The Pathogenic ADAMTSL2 D167N Variant Causes Geleophysic Dysplasia–Like Connective Tissue Changes in Mice

Geleophysic dysplasia (GD) is caused by recessive mutations in ADAMTSL2 (a disintegrin and metalloprotease with thrombospondin type I motifs-2; GD1), or dominant mutations in FBN1 (GD2) or LTBP3 (GD3). GD is characterized by severe short stature and other skeletal abnormalities, characteristic facial features, thick skin, and hypermuscular build. Life-threatening complications can arise from progressive heart valve disease and narrowing of the large airways, resulting in approximately 33% mortality before the age of 5 years.
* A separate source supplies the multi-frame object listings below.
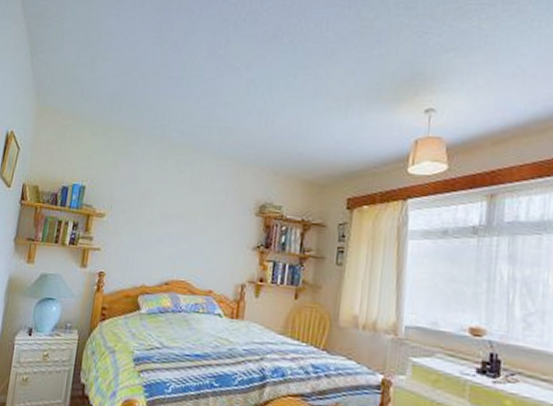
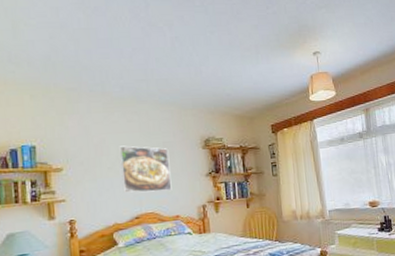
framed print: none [158,198,216,259] -> present [119,145,172,193]

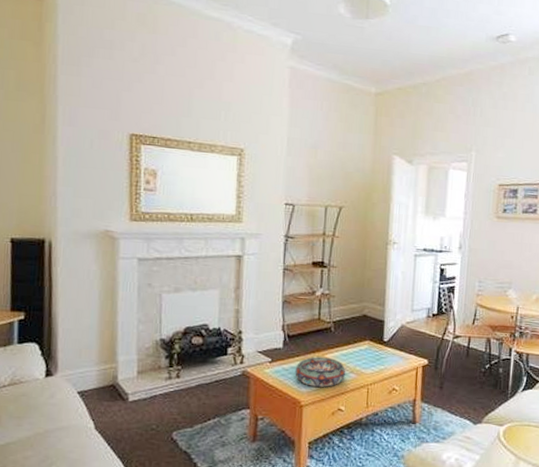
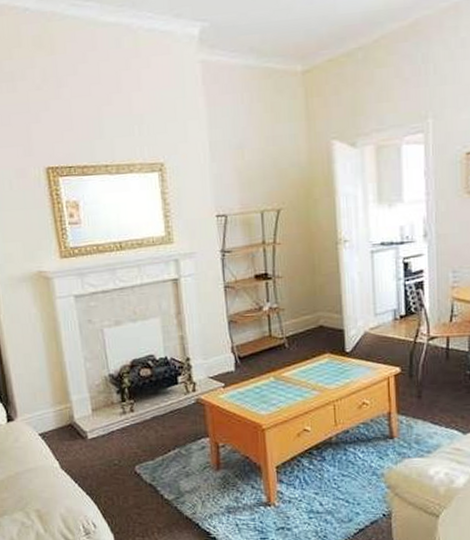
decorative bowl: present [295,357,346,387] -> none [251,376,308,408]

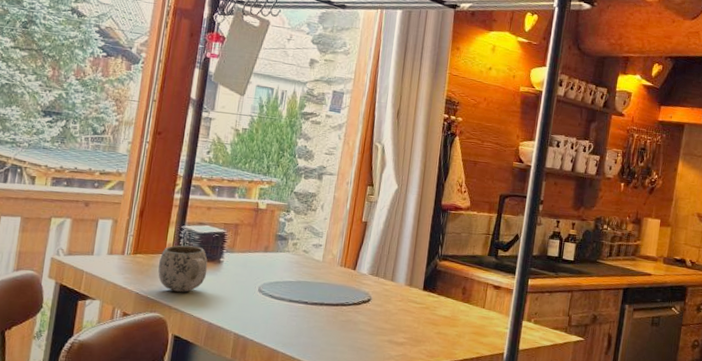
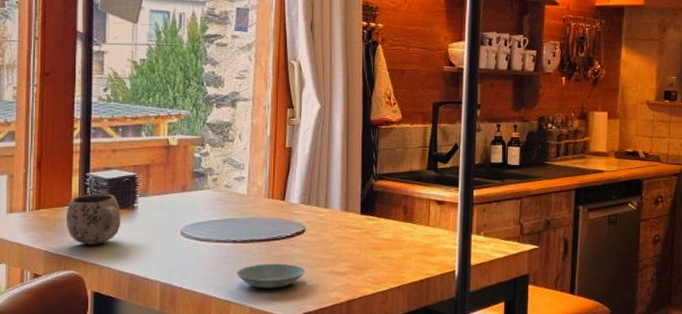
saucer: none [304,326,367,351] -> present [236,263,305,289]

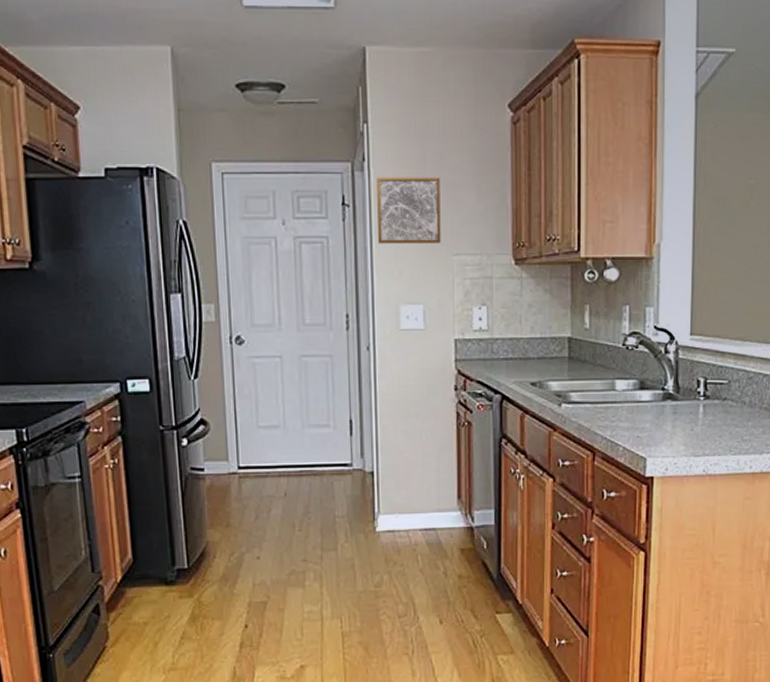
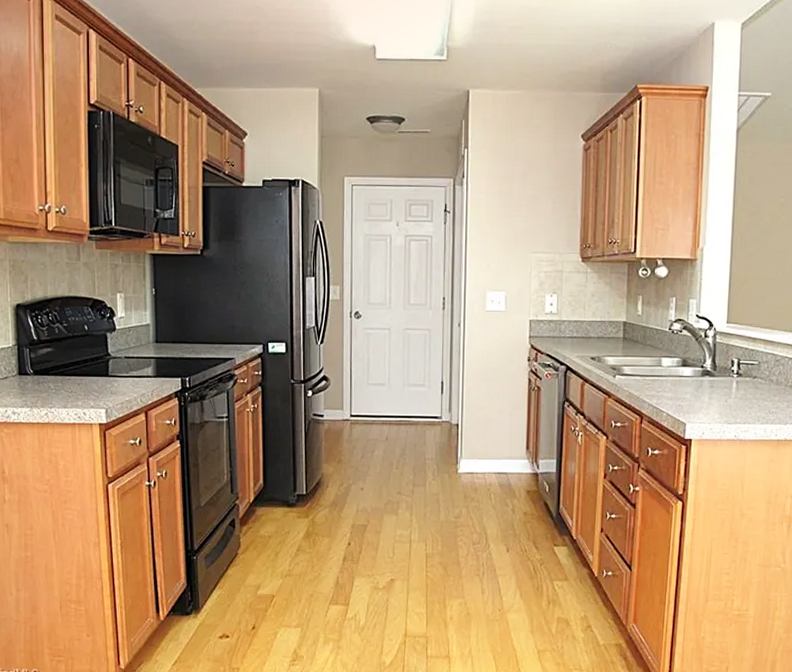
wall art: present [377,177,441,244] -> none [472,190,524,243]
Despite high childhood mortality and significant morbidity, no disease-modifying treatments exist for GD. To model disease progression and enable efficacy testing of mechanism-based therapeutic approaches, a mouse model for severe GD1 was generated by introducing the patient-specific ADAMTSL2 c.499G>A (p.D167N) mutation into the mouse Adamtsl2 locus. Homozygous Adamtsl2^D167N/D167N (D167N) mice had reduced postnatal survival and developed short stature. Radiographs demonstrated significantly shortened hind limb and forelimb bones with delayed mineralization and abnormally shaped vertebrae. Histologic investigation revealed a shortened growth plate, suggesting abnormalities in chondrogenesis. Cardiac histomorphometry revealed dysplastic aortic heart valves, consistent with progressive heart valve disease observed in patients with GD1. In the lungs, bronchial obstruction was observed, as previously reported for global Adamtsl2 knockout mice, likely resulting in occlusion of the affected airways. Thus, the ADAMTSL2 D167N mouse model recapitulates key clinical manifestations of patients with GD1.